Die letzte fotografische Aufnahme von Else Nawroth zeigt sie in ihrer Wohnung in der Warschauer Straße 67: Eine schöne Frau mittleren Alters, hohe Wangenknochen, dunkle Augen und die Frisur im Stil der „Goldenen Zwanziger Jahre“. Die helle Seidenbluse und die glänzenden Strümpfe zeugen von Modebewusstsein und Lebensfreude. Lächelnd blickt sie in die Kamera, vielleicht ein wenig scheu, aber selbstbewusst und zufrieden. Die Nichte Waltraud (Jahrgang 1929) erinnert sich an das Grammophon, welches für Else Nawroth geradezu ein Heiligtum war. Musik hörte sie sehr gern und nachdem die Juden im September 1939 ihre Radioapparate abgeben mussten, war das die einzig verbliebene Quelle für musikalische Abwechslung. Gerade weil sie das Leben liebte und mitten in ihm stand, zog sie den Freitod einem würdelosen, langen und schmerzensreichen Sterben in den Lagern der Nationalsozialisten vor. Nach der Anordnung vom September 1941, den sogenannten „Judenstern“ zu tragen, verloren die Juden den bis dahin noch anonymen Schutz der Großstadt. Mit dem Bescheid zur Deportation erlosch die Hoffnung auf ein Überleben ganz.

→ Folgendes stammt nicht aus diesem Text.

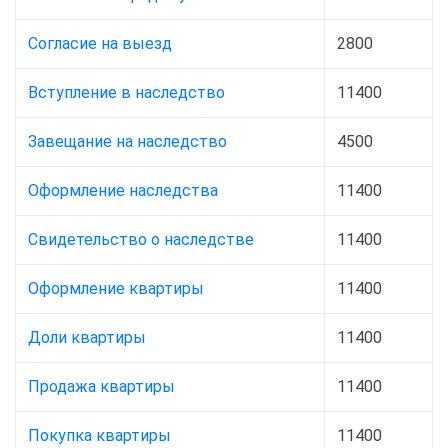
Согласие на выезд
2800
Вступление в наследство
11400
Завещание на наследство
4500
Оформление наследства
11400
Свидетельство о наследстве
11400
Оформление квартиры
11400
Доли квартиры
11400
Продажа квартиры
11400
Покупка квартиры
11400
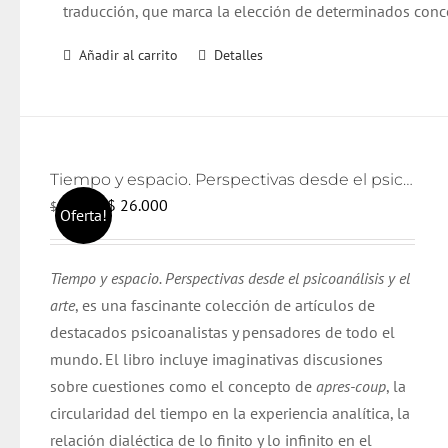
traducción, que marca la elección de determinados conc
Añadir al carrito
Detalles
Tiempo y espacio. Perspectivas desde el psicoanálisis y el arte
El
El
$
26.000
$
28.000
Oferta!
precio
precio
original
actual
Tiempo y espacio. Perspectivas desde el psicoanálisis y el
era:
es:
arte
, es una fascinante colección de artículos de
$ 28.000.
$ 26.000.
destacados psicoanalistas y pensadores de todo el
mundo. El libro incluye imaginativas discusiones
sobre cuestiones como el concepto de
apres-coup
, la
circularidad del tiempo en la experiencia analítica, la
relación dialéctica de lo finito y lo infinito en el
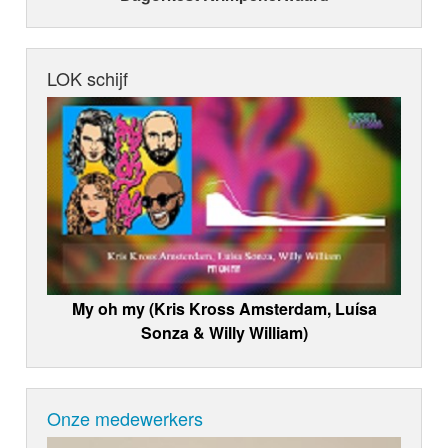
LOK schijf
My oh my (Kris Kross Amsterdam, Luísa
Sonza & Willy William)
Onze medewerkers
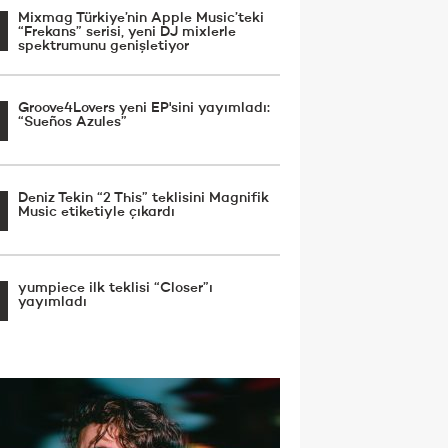
Mixmag Türkiye’nin Apple Music’teki
“Frekans” serisi, yeni DJ mixlerle
spektrumunu genişletiyor
Groove4Lovers yeni EP'sini yayımladı:
“Sueños Azules”
Deniz Tekin “2 This” teklisini Magnifik
Music etiketiyle çıkardı
yumpiece ilk teklisi “Closer”ı
yayımladı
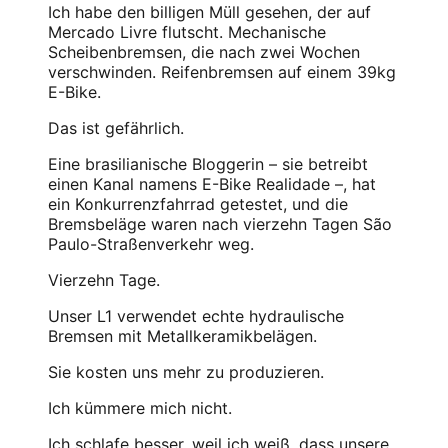
Ich habe den billigen Müll gesehen, der auf
Mercado Livre flutscht. Mechanische
Scheibenbremsen, die nach zwei Wochen
verschwinden. Reifenbremsen auf einem 39kg
E-Bike.
Das ist gefährlich.
Eine brasilianische Bloggerin – sie betreibt
einen Kanal namens E-Bike Realidade –, hat
ein Konkurrenzfahrrad getestet, und die
Bremsbeläge waren nach vierzehn Tagen São
Paulo-Straßenverkehr weg.
Vierzehn Tage.
Unser L1 verwendet echte hydraulische
Bremsen mit Metallkeramikbelägen.
Sie kosten uns mehr zu produzieren.
Ich kümmere mich nicht.
Ich schlafe besser, weil ich weiß, dass unsere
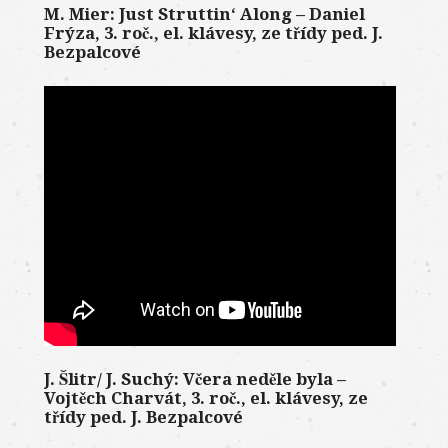
M. Mier: Just Struttin‘ Along – Daniel
Frýza, 3. roč., el. klávesy, ze třídy ped. J.
Bezpalcové
J. Šlitr/ J. Suchý: Včera neděle byla –
Vojtěch Charvát, 3. roč., el. klávesy, ze
třídy ped. J. Bezpalcové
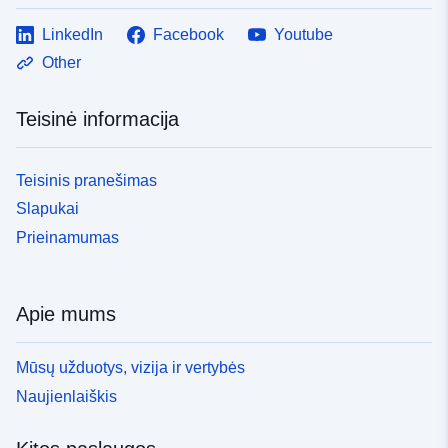
LinkedIn
Facebook
Youtube
Other
Teisinė informacija
Teisinis pranešimas
Slapukai
Prieinamumas
Apie mums
Mūsų užduotys, vizija ir vertybės
Naujienlaiškis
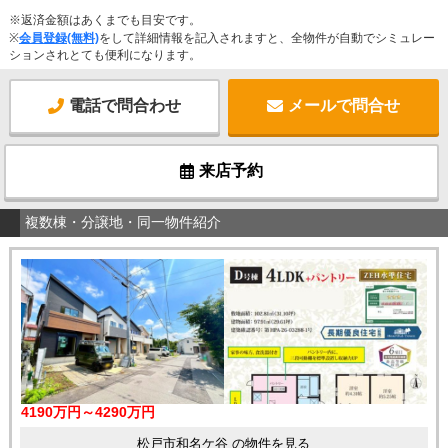
※返済金額はあくまでも目安です。
※
会員登録(無料)
をして詳細情報を記入されますと、全物件が自動でシミュレー
ションされとても便利になります。
電話で問合わせ
メールで問合せ
来店予約
複数棟・分譲地・同一物件紹介
4190万円～4290万円
松戸市和名ケ谷 の物件を見る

Else Nawroth wusste, was sie nach der Deportation erwarten würde. Ihr Bruder Hans Nawroth war mit einer Nichtjüdin verlobt, weshalb er 1937 wegen „Rassenschande“ verurteilt und in den Konzentrationslagern Dachau und Buchenwald inhaftiert wurde. Als er im Konzentrationslager Buchenwald war, hatte sie Kontakt zu ihm. Die Zustände in den Lagern waren ihr also nicht unbekannt.

Nachdem die Nationalsozialisten auf der Wannsee-Konferenz im Januar 1942 konkrete Maßnahmen zur sogenannten „Endlösung“, also der physischen Vernichtung der jüdischen Bevölkerung, festgelegt hatten, nahmen die Transporte in die Konzentrations- und Vernichtungslager systematisch zu. Ebenso nahmen die Selbsttötungen unter den Juden zu und erreichten ihren zahlenmäßigen Höhepunkt im Jahr 1942. Zu diesen gehörte auch Else Nawroth. Sie wurde auf dem Jüdischen Friedhof in Berlin-Weißensee auf dem Grab ihrer Mutter beigesetzt.